GOAL: Lay out the stretch from the start of the material through the line containing "genus: Struthiopteris" as a Markdown table with the columns Row and Line. Number each line and leave out any blank lines.

Stored data entries:
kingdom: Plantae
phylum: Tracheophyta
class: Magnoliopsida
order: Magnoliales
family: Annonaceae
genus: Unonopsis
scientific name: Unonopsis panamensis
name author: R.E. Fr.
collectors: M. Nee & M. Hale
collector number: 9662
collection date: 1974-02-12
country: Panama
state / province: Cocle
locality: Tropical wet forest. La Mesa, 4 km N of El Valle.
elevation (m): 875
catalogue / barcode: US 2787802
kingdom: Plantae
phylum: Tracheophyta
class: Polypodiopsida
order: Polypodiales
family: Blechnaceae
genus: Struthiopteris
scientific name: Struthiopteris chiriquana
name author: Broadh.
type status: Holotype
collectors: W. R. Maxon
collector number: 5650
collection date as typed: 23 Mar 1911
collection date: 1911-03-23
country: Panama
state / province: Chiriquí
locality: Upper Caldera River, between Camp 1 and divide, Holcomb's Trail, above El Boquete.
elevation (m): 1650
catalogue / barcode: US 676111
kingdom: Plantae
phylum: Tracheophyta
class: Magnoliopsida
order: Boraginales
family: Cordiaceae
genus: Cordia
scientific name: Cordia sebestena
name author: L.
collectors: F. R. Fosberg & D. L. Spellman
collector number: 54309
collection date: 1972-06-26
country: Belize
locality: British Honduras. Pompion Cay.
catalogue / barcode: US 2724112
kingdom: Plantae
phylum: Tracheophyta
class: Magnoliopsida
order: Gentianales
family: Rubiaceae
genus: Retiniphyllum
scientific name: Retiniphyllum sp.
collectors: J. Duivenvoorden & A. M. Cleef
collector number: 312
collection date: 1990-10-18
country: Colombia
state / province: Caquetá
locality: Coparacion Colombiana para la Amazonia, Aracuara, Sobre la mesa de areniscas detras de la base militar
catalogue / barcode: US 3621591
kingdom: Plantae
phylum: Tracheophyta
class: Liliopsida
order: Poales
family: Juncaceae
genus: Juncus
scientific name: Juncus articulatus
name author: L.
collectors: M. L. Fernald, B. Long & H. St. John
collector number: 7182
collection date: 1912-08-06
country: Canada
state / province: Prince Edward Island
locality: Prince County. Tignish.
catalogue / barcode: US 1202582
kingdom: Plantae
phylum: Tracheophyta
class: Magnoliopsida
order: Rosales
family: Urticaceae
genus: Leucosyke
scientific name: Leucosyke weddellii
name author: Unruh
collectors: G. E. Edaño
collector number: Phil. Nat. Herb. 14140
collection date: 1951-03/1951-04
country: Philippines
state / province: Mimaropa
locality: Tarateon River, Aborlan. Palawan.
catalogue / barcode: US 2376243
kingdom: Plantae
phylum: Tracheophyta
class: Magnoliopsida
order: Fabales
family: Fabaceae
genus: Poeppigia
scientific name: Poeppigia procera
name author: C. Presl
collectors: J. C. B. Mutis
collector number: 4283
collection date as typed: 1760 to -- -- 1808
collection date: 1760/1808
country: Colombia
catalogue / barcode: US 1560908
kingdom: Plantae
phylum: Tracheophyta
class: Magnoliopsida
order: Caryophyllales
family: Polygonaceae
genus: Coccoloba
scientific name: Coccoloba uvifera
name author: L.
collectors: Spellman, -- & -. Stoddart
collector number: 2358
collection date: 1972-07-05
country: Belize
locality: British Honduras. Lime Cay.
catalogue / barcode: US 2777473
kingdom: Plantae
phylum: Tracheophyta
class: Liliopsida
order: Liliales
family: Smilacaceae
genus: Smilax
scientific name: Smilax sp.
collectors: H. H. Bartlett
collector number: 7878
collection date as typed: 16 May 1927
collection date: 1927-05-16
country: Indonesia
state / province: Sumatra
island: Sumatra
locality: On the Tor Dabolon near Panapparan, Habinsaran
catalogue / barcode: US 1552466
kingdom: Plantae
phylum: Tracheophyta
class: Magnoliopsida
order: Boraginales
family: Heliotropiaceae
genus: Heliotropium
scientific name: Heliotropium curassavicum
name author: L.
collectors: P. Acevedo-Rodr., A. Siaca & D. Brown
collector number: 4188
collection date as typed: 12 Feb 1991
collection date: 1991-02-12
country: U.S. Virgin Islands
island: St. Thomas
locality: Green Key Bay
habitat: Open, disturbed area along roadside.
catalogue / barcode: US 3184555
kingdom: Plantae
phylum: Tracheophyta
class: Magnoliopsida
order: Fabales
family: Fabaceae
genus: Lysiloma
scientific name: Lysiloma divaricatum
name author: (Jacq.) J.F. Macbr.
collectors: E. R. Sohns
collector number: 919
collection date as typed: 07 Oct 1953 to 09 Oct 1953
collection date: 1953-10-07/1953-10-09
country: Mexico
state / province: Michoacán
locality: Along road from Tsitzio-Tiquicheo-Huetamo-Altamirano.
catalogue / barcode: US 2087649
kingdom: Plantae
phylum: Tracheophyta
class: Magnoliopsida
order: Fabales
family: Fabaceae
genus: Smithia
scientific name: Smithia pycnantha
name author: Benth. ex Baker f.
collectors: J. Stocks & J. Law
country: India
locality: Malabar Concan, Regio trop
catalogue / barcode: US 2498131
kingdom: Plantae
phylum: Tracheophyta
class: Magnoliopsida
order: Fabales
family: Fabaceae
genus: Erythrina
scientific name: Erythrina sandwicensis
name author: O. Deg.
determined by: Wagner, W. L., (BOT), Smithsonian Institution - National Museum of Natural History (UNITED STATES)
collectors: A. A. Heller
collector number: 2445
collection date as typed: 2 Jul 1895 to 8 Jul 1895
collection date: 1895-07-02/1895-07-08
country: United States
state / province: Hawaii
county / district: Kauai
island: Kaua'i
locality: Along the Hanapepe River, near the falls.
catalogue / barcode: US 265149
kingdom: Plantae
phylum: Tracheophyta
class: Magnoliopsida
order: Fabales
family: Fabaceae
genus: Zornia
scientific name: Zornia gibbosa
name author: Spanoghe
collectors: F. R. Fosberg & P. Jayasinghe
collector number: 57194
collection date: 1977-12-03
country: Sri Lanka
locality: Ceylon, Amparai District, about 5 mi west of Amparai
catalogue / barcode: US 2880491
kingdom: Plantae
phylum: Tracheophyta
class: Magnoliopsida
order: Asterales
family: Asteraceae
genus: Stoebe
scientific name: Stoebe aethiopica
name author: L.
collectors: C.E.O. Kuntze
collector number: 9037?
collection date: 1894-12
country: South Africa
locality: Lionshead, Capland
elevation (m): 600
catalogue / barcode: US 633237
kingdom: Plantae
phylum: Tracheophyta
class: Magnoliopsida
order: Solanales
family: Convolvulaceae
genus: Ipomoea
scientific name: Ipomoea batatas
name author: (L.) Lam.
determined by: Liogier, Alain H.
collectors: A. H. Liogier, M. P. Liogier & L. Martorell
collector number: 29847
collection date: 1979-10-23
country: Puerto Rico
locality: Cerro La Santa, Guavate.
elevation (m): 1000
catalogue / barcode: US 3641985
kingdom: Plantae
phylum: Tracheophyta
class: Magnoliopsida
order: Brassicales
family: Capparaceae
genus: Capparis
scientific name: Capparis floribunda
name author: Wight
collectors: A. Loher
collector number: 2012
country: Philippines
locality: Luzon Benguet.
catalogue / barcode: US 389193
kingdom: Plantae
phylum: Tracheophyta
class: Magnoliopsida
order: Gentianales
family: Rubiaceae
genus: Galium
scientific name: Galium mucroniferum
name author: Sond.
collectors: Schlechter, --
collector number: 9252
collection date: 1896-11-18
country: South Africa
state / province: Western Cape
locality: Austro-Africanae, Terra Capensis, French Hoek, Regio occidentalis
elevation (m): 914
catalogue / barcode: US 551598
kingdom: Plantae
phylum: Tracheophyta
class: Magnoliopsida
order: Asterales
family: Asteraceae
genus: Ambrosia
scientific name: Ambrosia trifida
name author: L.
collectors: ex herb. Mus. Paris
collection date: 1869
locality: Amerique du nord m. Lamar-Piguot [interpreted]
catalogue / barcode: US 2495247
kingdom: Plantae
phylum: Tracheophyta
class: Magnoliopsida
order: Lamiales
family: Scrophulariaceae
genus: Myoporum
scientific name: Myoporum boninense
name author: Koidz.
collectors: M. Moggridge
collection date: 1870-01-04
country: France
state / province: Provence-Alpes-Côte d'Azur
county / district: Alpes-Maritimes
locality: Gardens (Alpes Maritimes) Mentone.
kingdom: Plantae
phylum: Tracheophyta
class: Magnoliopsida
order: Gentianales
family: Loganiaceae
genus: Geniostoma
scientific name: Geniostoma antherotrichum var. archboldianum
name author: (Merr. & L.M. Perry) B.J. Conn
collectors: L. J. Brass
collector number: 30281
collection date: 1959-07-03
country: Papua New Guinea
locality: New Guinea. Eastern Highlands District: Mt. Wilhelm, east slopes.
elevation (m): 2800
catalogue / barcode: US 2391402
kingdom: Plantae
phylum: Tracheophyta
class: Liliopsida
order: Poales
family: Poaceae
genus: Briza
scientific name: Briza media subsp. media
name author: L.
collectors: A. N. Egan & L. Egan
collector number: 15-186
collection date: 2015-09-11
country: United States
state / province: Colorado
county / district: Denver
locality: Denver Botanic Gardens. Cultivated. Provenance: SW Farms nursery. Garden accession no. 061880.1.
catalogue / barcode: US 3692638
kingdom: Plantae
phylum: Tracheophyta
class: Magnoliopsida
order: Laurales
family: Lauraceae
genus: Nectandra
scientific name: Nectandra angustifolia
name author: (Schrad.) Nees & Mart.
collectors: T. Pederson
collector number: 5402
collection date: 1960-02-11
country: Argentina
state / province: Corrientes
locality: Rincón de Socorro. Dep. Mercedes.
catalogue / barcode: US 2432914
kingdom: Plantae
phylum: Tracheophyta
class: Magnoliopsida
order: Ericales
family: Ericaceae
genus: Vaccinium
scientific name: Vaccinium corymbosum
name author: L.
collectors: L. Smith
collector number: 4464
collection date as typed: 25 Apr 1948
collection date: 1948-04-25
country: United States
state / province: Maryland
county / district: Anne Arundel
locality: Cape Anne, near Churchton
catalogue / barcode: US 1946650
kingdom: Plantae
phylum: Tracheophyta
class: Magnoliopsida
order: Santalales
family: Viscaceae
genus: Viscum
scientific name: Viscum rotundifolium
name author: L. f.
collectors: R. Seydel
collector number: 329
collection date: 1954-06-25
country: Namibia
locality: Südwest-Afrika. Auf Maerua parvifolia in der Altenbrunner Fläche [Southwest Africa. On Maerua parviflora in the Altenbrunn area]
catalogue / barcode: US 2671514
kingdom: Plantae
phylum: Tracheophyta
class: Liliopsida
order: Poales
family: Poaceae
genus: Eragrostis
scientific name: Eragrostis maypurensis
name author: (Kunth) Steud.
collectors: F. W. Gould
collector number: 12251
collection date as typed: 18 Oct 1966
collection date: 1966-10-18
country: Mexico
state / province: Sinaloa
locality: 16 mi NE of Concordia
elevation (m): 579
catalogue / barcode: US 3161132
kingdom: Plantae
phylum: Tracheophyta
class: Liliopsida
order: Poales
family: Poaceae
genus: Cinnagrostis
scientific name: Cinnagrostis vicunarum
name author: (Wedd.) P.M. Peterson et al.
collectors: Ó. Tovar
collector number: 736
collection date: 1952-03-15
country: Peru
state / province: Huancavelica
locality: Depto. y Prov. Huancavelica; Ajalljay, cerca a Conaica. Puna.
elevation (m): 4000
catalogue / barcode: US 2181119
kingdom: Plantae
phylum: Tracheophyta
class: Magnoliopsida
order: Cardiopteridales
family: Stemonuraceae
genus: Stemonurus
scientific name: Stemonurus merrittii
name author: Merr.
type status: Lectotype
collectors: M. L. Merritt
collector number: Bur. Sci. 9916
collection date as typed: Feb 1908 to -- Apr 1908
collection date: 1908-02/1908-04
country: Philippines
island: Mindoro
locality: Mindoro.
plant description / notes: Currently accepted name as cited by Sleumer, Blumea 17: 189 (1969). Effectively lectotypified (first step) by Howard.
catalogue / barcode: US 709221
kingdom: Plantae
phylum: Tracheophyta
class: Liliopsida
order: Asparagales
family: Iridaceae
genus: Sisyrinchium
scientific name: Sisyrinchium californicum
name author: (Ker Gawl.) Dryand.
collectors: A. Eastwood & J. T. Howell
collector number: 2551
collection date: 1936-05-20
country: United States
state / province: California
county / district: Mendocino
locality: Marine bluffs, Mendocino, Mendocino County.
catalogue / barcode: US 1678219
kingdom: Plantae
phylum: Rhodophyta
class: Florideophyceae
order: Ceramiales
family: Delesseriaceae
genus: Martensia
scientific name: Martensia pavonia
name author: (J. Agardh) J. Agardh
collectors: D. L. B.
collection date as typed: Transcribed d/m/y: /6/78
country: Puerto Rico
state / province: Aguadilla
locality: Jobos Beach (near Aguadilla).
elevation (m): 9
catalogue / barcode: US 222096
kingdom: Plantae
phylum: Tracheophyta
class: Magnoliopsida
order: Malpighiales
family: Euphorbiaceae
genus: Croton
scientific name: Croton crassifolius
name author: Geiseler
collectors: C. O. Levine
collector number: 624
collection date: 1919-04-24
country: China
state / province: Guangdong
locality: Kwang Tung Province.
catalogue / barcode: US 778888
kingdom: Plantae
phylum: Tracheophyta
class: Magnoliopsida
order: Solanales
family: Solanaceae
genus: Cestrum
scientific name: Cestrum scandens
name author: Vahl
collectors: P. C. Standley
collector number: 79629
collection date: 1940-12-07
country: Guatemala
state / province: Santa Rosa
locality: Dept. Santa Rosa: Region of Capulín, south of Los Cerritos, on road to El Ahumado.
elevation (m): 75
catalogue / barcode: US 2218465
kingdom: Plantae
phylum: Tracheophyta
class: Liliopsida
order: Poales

PROBLEM SOLUTION:
| Row | Line |
|---|---|
| 1 | kingdom: Plantae |
| 2 | phylum: Tracheophyta |
| 3 | class: Magnoliopsida |
| 4 | order: Magnoliales |
| 5 | family: Annonaceae |
| 6 | genus: Unonopsis |
| 7 | scientific name: Unonopsis panamensis |
| 8 | name author: R.E. Fr. |
| 9 | collectors: M. Nee & M. Hale |
| 10 | collector number: 9662 |
| 11 | collection date: 1974-02-12 |
| 12 | country: Panama |
| 13 | state / province: Cocle |
| 14 | locality: Tropical wet forest. La Mesa, 4 km N of El Valle. |
| 15 | elevation (m): 875 |
| 16 | catalogue / barcode: US 2787802 |
| 17 | kingdom: Plantae |
| 18 | phylum: Tracheophyta |
| 19 | class: Polypodiopsida |
| 20 | order: Polypodiales |
| 21 | family: Blechnaceae |
| 22 | genus: Struthiopteris |